I find that most mothers welcome their grown adults upon reunion its the surrrounding factors, the stigma of being pregnant and having lost a baby to adoption. The families that want it to be kept secret after all we mother’s ruined the families reputations by having sex and bearing a
baby out of wedlock. The husband who doesn’t know and sometimes when they find out are just outrightly jealous of son or daughter. Then there are the siblings of found adoptee who for some reason think that the found adoptee just can’t fit in when in reality they were there before them.
Adoption creates way more problems than it solves. Adoption is abnormal even though those who adopt or those involved in the selling process claim it is “normal” it might be a way of life living in America but it still isn’t a normal situation.

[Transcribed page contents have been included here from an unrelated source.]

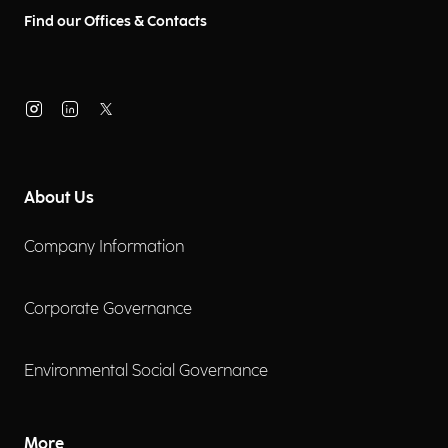
Find our Offices & Contacts
About Us
Company Information
Corporate Governance
Environmental Social Governance
More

Wishing you all the best for the op.
I’m sure it’ll go well :- )
Just f.y.i. …
I wanted to do local and my doc said most definately not, as local can slow healing and disguise a rare but serious complication that, if it occurs, must be addressed right away.
Also, I was told my limp wrist wouldn’t be permenant, but I still have it 5 weeks later. I’m still hopeful I’ll be back to normal one day.
But I had no choice, and neither do you. I HAD to have the surgery.
Thanks.. It’s stil gonna suck.. lol
Gott comment here: “Just how many mothers actually “reject” a reunion?”
I don’t know becasue as we all know no one really keeps stas on it. Historically, if we look at US atates and other nations where they have had open records, the mnumbers of relingquishing mothers who have used the veto discolusres or refused contact have been between 1 and 4%. So I think most DON’T reject reunions and welcome thir children as well..
THAT SAID, however.. too too many of my dear adoptee friends have continued to suffer by mothers who DO reject them (on many different levels)and cannot be open about their relationships. I completely understand the stigma attached, but still I cannot condone the continuation of secrets and lies.
There is never a “normal” in adoption.